I don't like fighting. In school when everyone else was running to the front of the circle to see the fight I was running to the principals office, or the nearest teacher, or whoever I thought could make it stop first. I don't like action movies. In a car crash scene in the movies I can't just focus on the cinematography or the narrow escape of the hero. I think about the people in those cars, and the injuries they sustain, and the families left behind. I don't like the thought of people being hurt. Ever. In any way. At all. So I don't watch action films. And rarely the news.

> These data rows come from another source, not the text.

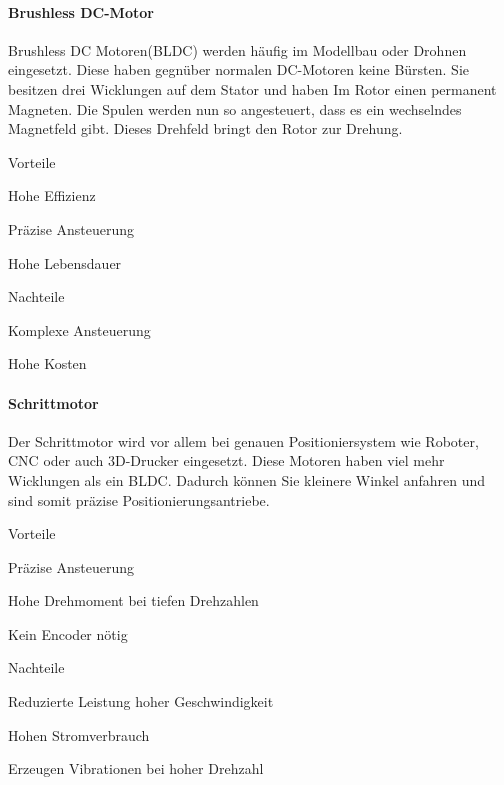 \paragraph{Brushless DC-Motor}

Brushless DC Motoren(BLDC) werden häufig im Modellbau oder Drohnen eingesetzt. Diese haben gegnüber normalen DC-Motoren keine Bürsten. Sie besitzen drei Wicklungen auf dem Stator und haben Im Rotor einen permanent Magneten. Die Spulen werden nun so angesteuert, dass es ein wechselndes Magnetfeld gibt. Dieses Drehfeld bringt den Rotor zur Drehung. 

\begin{minipage}[t]{0.48\textwidth}
\begin{items}
  \item [Vorteile]
  \item Hohe Effizienz
  \item Präzise Ansteuerung
  \item Hohe Lebensdauer
\end{items}
\end{minipage}
\hfill
\begin{minipage}[t]{0.48\textwidth}
\begin{items}
  \item [Nachteile]
  \item Komplexe Ansteuerung
  \item Hohe Kosten
\end{items}
\end{minipage}


\paragraph{Schrittmotor}

Der Schrittmotor wird vor allem bei genauen Positioniersystem wie Roboter, CNC oder auch 3D-Drucker eingesetzt. Diese Motoren haben viel mehr Wicklungen als ein BLDC. Dadurch können Sie kleinere Winkel anfahren und sind somit präzise Positionierungsantriebe. 

\begin{minipage}[t]{0.48\textwidth}
\begin{items}
  \item [Vorteile]
  \item Präzise Ansteuerung
  \item Hohe Drehmoment bei tiefen Drehzahlen
  \item Kein Encoder nötig
\end{items}
\end{minipage}
\hfill
\begin{minipage}[t]{0.48\textwidth}
\begin{items}
  \item [Nachteile]
  \item Reduzierte Leistung hoher Geschwindigkeit
  \item Hohen Stromverbrauch
  \item Erzeugen Vibrationen bei hoher Drehzahl
\end{items}
\end{minipage}

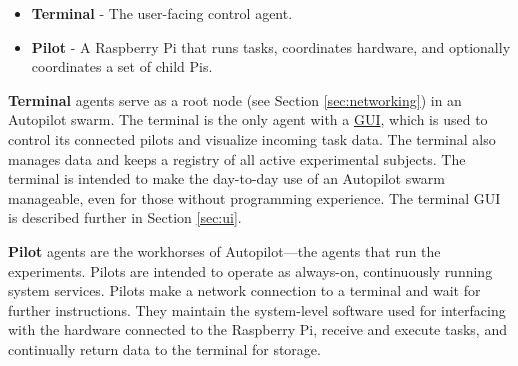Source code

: \begin{itemize}
    \item \textbf{Terminal} - The user-facing control agent.
    \item \textbf{Pilot} - A Raspberry Pi that runs tasks, coordinates hardware, and optionally coordinates a set of child Pis.
\end{itemize}



\textbf{Terminal} agents serve as a root node (see Section \ref{sec:networking}) in an Autopilot swarm. The terminal is the only agent with a \hyperref[sec:ui]{GUI}, which is used to control its connected pilots and visualize incoming task data. The terminal also manages data and keeps a registry of all active experimental subjects. The terminal is intended to make the day-to-day use of an Autopilot swarm manageable, even for those without programming experience. The terminal GUI is described further in Section \ref{sec:ui}.

\textbf{Pilot} agents are the workhorses of Autopilot---the agents that run the experiments. Pilots are intended to operate as always-on, continuously running system services. Pilots make a network connection to a terminal and wait for further instructions. They maintain the system-level software used for interfacing with the hardware connected to the Raspberry Pi, receive and execute tasks, and continually return data to the terminal for storage.


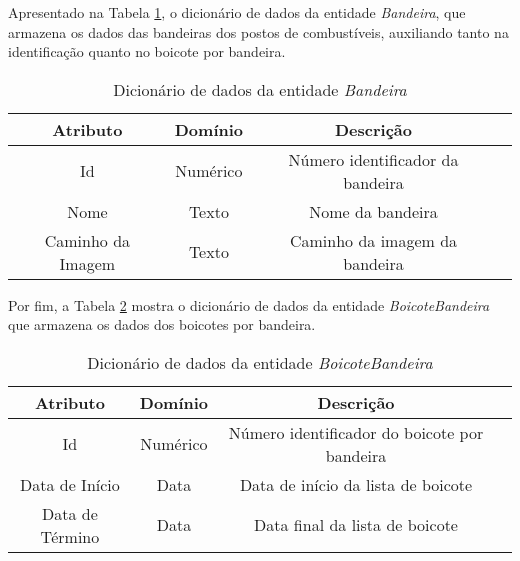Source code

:Apresentado na Tabela \ref{dic:flag}, o dicionário de dados da entidade \textit{Bandeira}, que armazena os dados das bandeiras dos postos de combustíveis, auxiliando tanto na identificação quanto no boicote por bandeira.

\begin{table}[H]
\centering
\caption{Dicionário de dados da entidade \textit{Bandeira}}
\label{dic:flag}
\begin{tabular}{|c|c|c|c|}\hline
\textbf{Atributo} & \textbf{Domínio} & \textbf{Descrição}   \\ \hline
Id                            & Numérico                                                       & Número identificador da bandeira \\ \hline
Nome                      & Texto                                           & Nome da bandeira \\ \hline
Caminho da Imagem                       & Texto                                           & Caminho da imagem da bandeira\\ \hline

\end{tabular}
\end{table}

Por fim, a Tabela \ref{dic:flag_boycott} mostra o dicionário de dados da entidade \textit{BoicoteBandeira} que armazena os dados dos boicotes por bandeira.

\begin{table}[H]
\centering
\caption{Dicionário de dados da entidade \textit{BoicoteBandeira}}
\label{dic:flag_boycott}
\begin{tabular}{|c|c|c|c|}\hline
\textbf{Atributo} & \textbf{Domínio}  & \textbf{Descrição}   \\ \hline
Id                            & Numérico                                                       & Número identificador do boicote por bandeira \\ \hline
Data de Início                      & Data                                           & Data de início da lista de boicote \\ \hline
Data de Término                       & Data                                         & Data final da lista de boicote\\ \hline

\end{tabular}
\end{table}
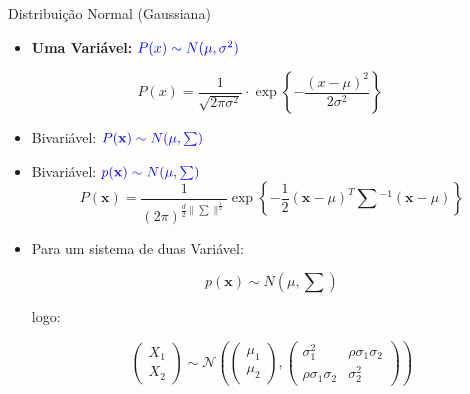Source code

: Distribuição Normal (Gaussiana)

\begin{itemize}
    \item \textbf{Uma Variável:} $\color{blue}{P(x) \sim N(\mu, \sigma^2)}$
\end{itemize}

\begin{equation*}
    P(x) = \dfrac{1}{\sqrt{2\pi\sigma^2}}\cdot 
    \exp\left\{-\frac{(x-\mu)^2}{2\sigma^2}\right\}
\end{equation*}





\begin{itemize}
    \item Bivariável: $\color{blue}{P(\mathbf{x}) \sim N(\mu, \textstyle\sum)}$
\end{itemize}







\begin{itemize}
    \item Bivariável: $\color{blue}{p(\mathbf{x}) \sim N(\mu, \textstyle\sum)}$
\begin{equation*}
    P(\mathbf{x}) = \frac{1}{(2\pi)^{\frac{d}{2}\|\textstyle\sum\|^{\frac{1}{2}}}}\exp\left\{-\frac{1}{2} (\mathbf{x}-\mu)^T\textstyle\sum{}^{-1}(\mathbf{x}-\mu)\right\}
\end{equation*}

\item Para um sistema de duas Variável:

\begin{equation*}
    p(\mathbf{x}) \sim N(\mu, \textstyle\sum)
\end{equation*}
    
logo:     

\begin{equation*}
    \begin{pmatrix}
        X_1 \\
        X_2
    \end{pmatrix}  \sim \mathcal{N} \left( \begin{pmatrix}
        \mu_1 \\
        \mu_2
    \end{pmatrix} , \begin{pmatrix}
        \sigma^2_1 &  \rho \sigma_1 \sigma_2 \\
        \rho \sigma_1 \sigma_2 &  \sigma^2_2
    \end{pmatrix} \right)
\end{equation*}
\end{itemize}


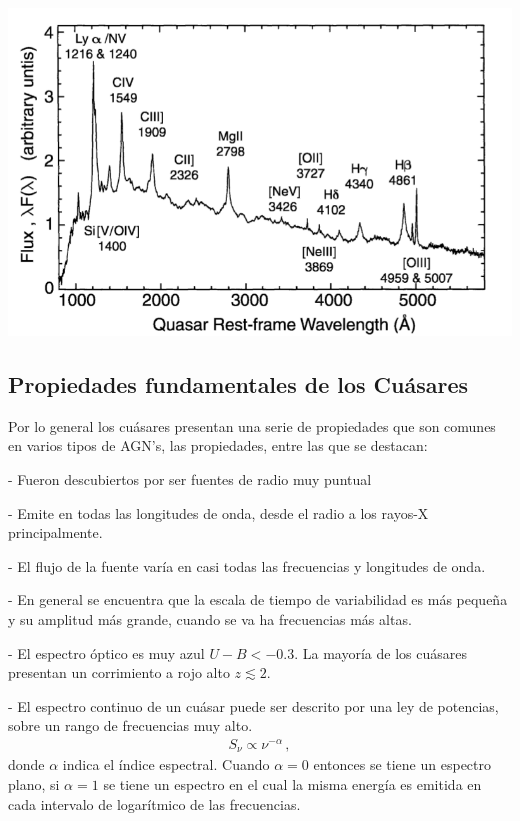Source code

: \includegraphics[scale=.3]{./figures/3_AGNs/Espectro_tipico_AGN.png}
\label{fig:Espectro_QSOs}

	\subsection{Propiedades fundamentales de los Cuásares}
	\label{subsec:Fundamental_properties_quasars}

Por lo general los cuásares presentan una serie de propiedades que son comunes en varios tipos de AGN's, las propiedades, entre las que se destacan:


- Fueron descubiertos por ser fuentes de radio muy puntual 

- Emite en todas las longitudes de onda, desde el radio a los rayos-X principalmente.

- El flujo de la fuente varía en casi todas las frecuencias y longitudes de onda.

- En general se encuentra que la escala de tiempo de variabilidad es más pequeña y su amplitud más grande, cuando se va ha frecuencias más altas.

- El espectro óptico es muy azul $U-B < -0.3$. La mayoría de los cuásares presentan un corrimiento a rojo alto  $z \lesssim 2$.

- El espectro continuo de un cuásar puede ser descrito por una ley de potencias, sobre un rango de frecuencias muy alto.
%
\begin{align}
S_{\nu} \propto \nu^{-\alpha} \,,
\end{align}
%
 donde $\alpha$ indica el índice espectral. Cuando $\alpha=0$ entonces se tiene un espectro plano, si $\alpha=1$ se tiene un espectro en el cual la misma energía es emitida en cada intervalo de logarítmico de las frecuencias. 


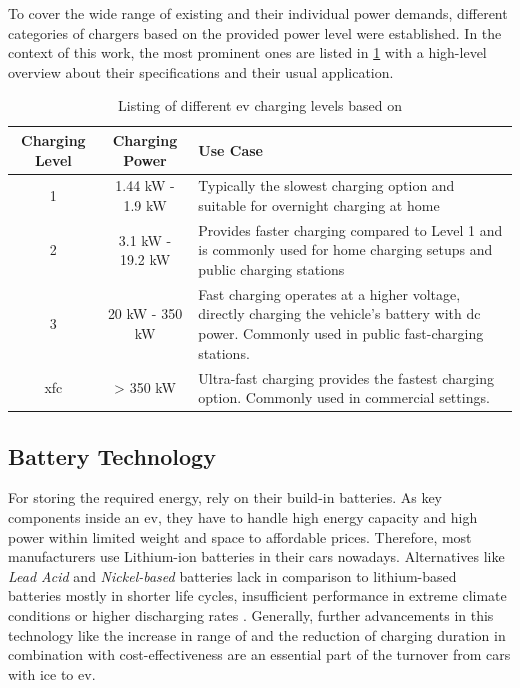 \noindent To cover the wide range of existing  and their individual power demands, different categories of chargers based on the provided power level were established. In the context of this work, the most prominent ones are listed in \ref{tab:ev-charging-levels} with a high-level overview about their specifications and their usual application. 

\begingroup
\setlength{\tabcolsep}{10pt} %
\renewcommand{\arraystretch}{1.5} %
\begin{table}[!ht]
    \centering
    \caption{Listing of different \acrshort{ev} charging levels based on \cite{acharige_review_2023}}
    \begin{tabular}{c|c|m{6.5cm}}
        Charging Level & Charging Power & Use Case \\ \hline
         1 & 1.44 \acrshort{kW} - 1.9 \acrshort{kW} & Typically the slowest charging option and suitable for overnight charging at home \\
         2 & 3.1 \acrshort{kW} - 19.2 \acrshort{kW} & Provides faster charging compared to Level 1 and is commonly used for home charging setups and public charging stations \\
         3 & 20 \acrshort{kW} - 350 \acrshort{kW} & Fast charging operates at a higher voltage, directly charging the vehicle's battery with \acrshort{dc} power. Commonly used in public fast-charging stations.\\
         \acrshort{xfc} & > 350 \acrshort{kW} & Ultra-fast charging provides the fastest charging option. Commonly used in commercial settings.
    \end{tabular}
    \label{tab:ev-charging-levels}
\end{table}
\endgroup

\newpage

\subsection{Battery Technology}
\label{ch:Fundamentals:sec:Electric Mobility:ssec:Battery Technology}

For storing the required energy,  rely on their build-in batteries. As key components inside an \acrshort{ev}, they have to handle high energy capacity and high power within limited weight and space to affordable prices.
Therefore, most manufacturers use Lithium-ion batteries in their cars nowadays. 
Alternatives like \textit{Lead Acid} and \textit{Nickel-based} batteries lack in comparison to lithium-based batteries mostly in shorter life cycles, insufficient performance in extreme climate conditions or higher discharging rates \cite{acharige_review_2023}.
Generally, further advancements in this technology like the increase in range of  and the reduction of charging duration in combination with cost-effectiveness are an essential part of the turnover from cars with \acrshort{ice} to \acrshort{ev}.

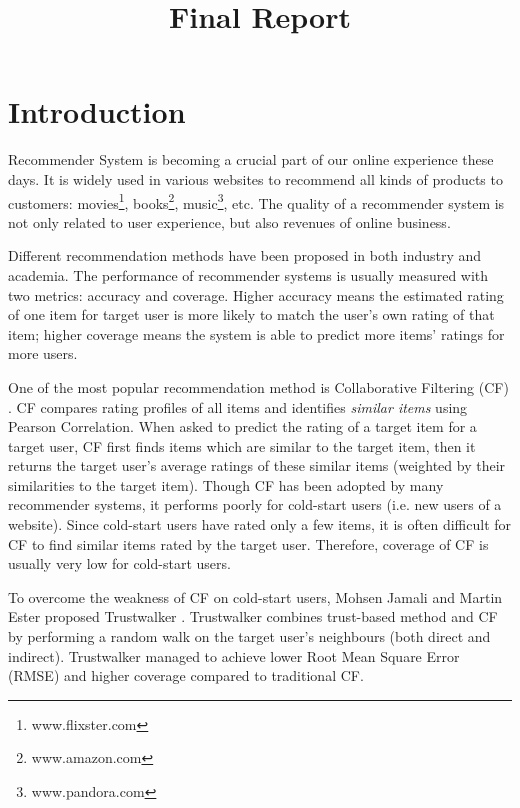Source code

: \documentclass[12pt]{article}
\title{Final Report}
\author{}
\begin{document}
\maketitle

\section{Introduction}
Recommender System is becoming a crucial part of our online experience these days. It is widely used in various websites to recommend all kinds of products to customers: movies\footnote[1]{www.flixster.com}, books\footnote[2]{www.amazon.com}, music\footnote[3]{www.pandora.com}, etc. The quality of a recommender system is not only related to user experience, but also revenues of online business.  

Different recommendation methods have been proposed in both industry and academia. The performance of recommender systems is usually measured with two metrics: accuracy and coverage. Higher accuracy means the estimated rating of one item for target user is more likely to match the user's own rating of that item; higher coverage means the system is able to predict more items' ratings for more users. 

One of the most popular recommendation method is Collaborative Filtering (CF) \cite{Sarwar:2001p125}. CF compares rating profiles of all items and identifies \emph{similar items} using Pearson Correlation. When asked to predict the rating of a target item for a target user, CF first finds items which are similar to the target item, then it returns the target user's average ratings of these similar items (weighted by their similarities to the target item). Though CF has been adopted by many recommender systems, it performs poorly for cold-start users (i.e. new users of a website). Since cold-start users have rated only a few items, it is often difficult for CF to find similar items rated by the target user. Therefore, coverage of CF is usually very low for cold-start users. 

To overcome the weakness of CF on cold-start users, Mohsen Jamali and Martin Ester proposed Trustwalker \cite{Jamali:2009p67}. Trustwalker combines trust-based method and CF by performing a random walk on the target user's neighbours (both direct and indirect). Trustwalker managed to achieve lower Root Mean Square Error (RMSE) and higher coverage compared to traditional CF. 
\end{document}
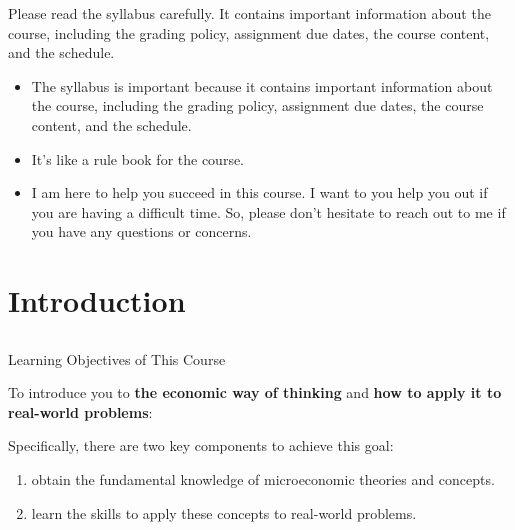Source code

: \documentclass[
  letterpaper,
  DIV=11,
  numbers=noendperiod]{scrartcl}
\providecommand{\tightlist}{%
  \setlength{\itemsep}{0pt}\setlength{\parskip}{0pt}}\usepackage{longtable,booktabs,array}
\begin{document}
\begin{tcolorbox}[enhanced jigsaw, left=2mm, bottomrule=.15mm, rightrule=.15mm, colback=white, title=\textcolor{quarto-callout-important-color}{\faExclamation}\hspace{0.5em}{Syllabus is important!}, colbacktitle=quarto-callout-important-color!10!white, toprule=.15mm, colframe=quarto-callout-important-color-frame, titlerule=0mm, bottomtitle=1mm, toptitle=1mm, arc=.35mm, breakable, opacityback=0, leftrule=.75mm, opacitybacktitle=0.6, coltitle=black]

Please read the syllabus carefully. It contains important information
about the course, including the grading policy, assignment due dates,
the course content, and the schedule.

\end{tcolorbox}

\begin{itemize}
\item
  The syllabus is important because it contains important information
  about the course, including the grading policy, assignment due dates,
  the course content, and the schedule.
\item
  It's like a rule book for the course.
\item
  I am here to help you succeed in this course. I want to you help you
  out if you are having a difficult time. So, please don't hesitate to
  reach out to me if you have any questions or concerns.
\end{itemize}

\section{Introduction}\label{introduction}

\subsection{}\label{section}

Learning Objectives of This Course

To introduce you to \textbf{the economic way of thinking} and
\textbf{how to apply it to real-world problems}:

Specifically, there are two key components to achieve this goal:

\begin{enumerate}
\def\labelenumi{\arabic{enumi}.}
\tightlist
\item
  obtain the fundamental knowledge of microeconomic theories and
  concepts.
\item
  learn the skills to apply these concepts to real-world problems.
\end{enumerate}
\end{document}
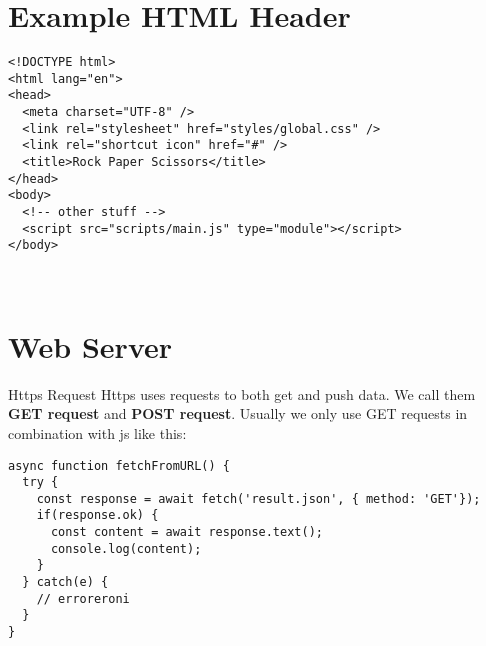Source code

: \documentclass[main.tex,fontsize=6pt,paper=a4,paper=landscape,DIV=calc,]{scrartcl}
\begin{document}
\begin{multicols*}{4}
\section{Example HTML Header}
\begin{lstlisting}
<!DOCTYPE html>
<html lang="en">
<head>
  <meta charset="UTF-8" />
  <link rel="stylesheet" href="styles/global.css" />
  <link rel="shortcut icon" href="#" />
  <title>Rock Paper Scissors</title>
</head>
<body>
  <!-- other stuff -->
  <script src="scripts/main.js" type="module"></script>
</body>
\end{lstlisting}
\, \newline





\section{Web Server}


Https Request  
Https uses requests to both get and push data.\newline
We call them \textbf{GET request} and \textbf{POST request}.\newline
Usually we only use GET requests in combination with js like this:\newline
\begin{lstlisting}
async function fetchFromURL() {
  try {
    const response = await fetch('result.json', { method: 'GET'});
    if(response.ok) {
      const content = await response.text();
      console.log(content);
    }
  } catch(e) {
    // erroreroni
  }
}
\end{lstlisting}
\, \newline


\end{multicols*}
\end{document}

I am not immune to the fact that bad things happen. I am a social worker. At a children's hospital. I think that could be part of why I am so sensitive. I already see so much "sad", I don't want to expose myself to any more of it. Which made the sound of the fight drifting into my own bedroom, my own house where my babies are sleeping so upsetting. I felt so vulnerable. I wanted to shout to them that the police were coming to make it stop. But I didn't want to risk my own safety. Or that of my own babies. I hate that the world can be such a hard place sometime.

After I finished what I can agree was not a very calm and polite conversation with the 911 operator I turned on the radio to shut out the noise and watched until I actually saw the police car drive by to assure me I was safe. Then I went to each of my babies' beds and stroked their heads, grateful that they slept through the noise and were seemingly unaware that anything had happened.

After I spent some time reading and unwinding I laid down in bed and thought about my little home. And the big world around it. I have always believed that while I cannot protect my kids from the world at large that I could keep my own little nest safe from harm. Now I am wondering: Can I? It is such a dreadful thought. Such a vulnerable feeling. I couldn't handle that thought on top of everything else so I did what I do at those moments. I prayed. And as I was praying for all the children everywhere, and some specifically, and vowing that I would never intentionally hurt another one of God's children I drifted to sleep. And when I woke up my baby was cooing. My toddler was giggling. The world seemed happy. The night seemed surreal. My husband didn't mention it, reinforcing the question of its reality. And the day went on.

My little babies. My little nest. Placed in such a big world.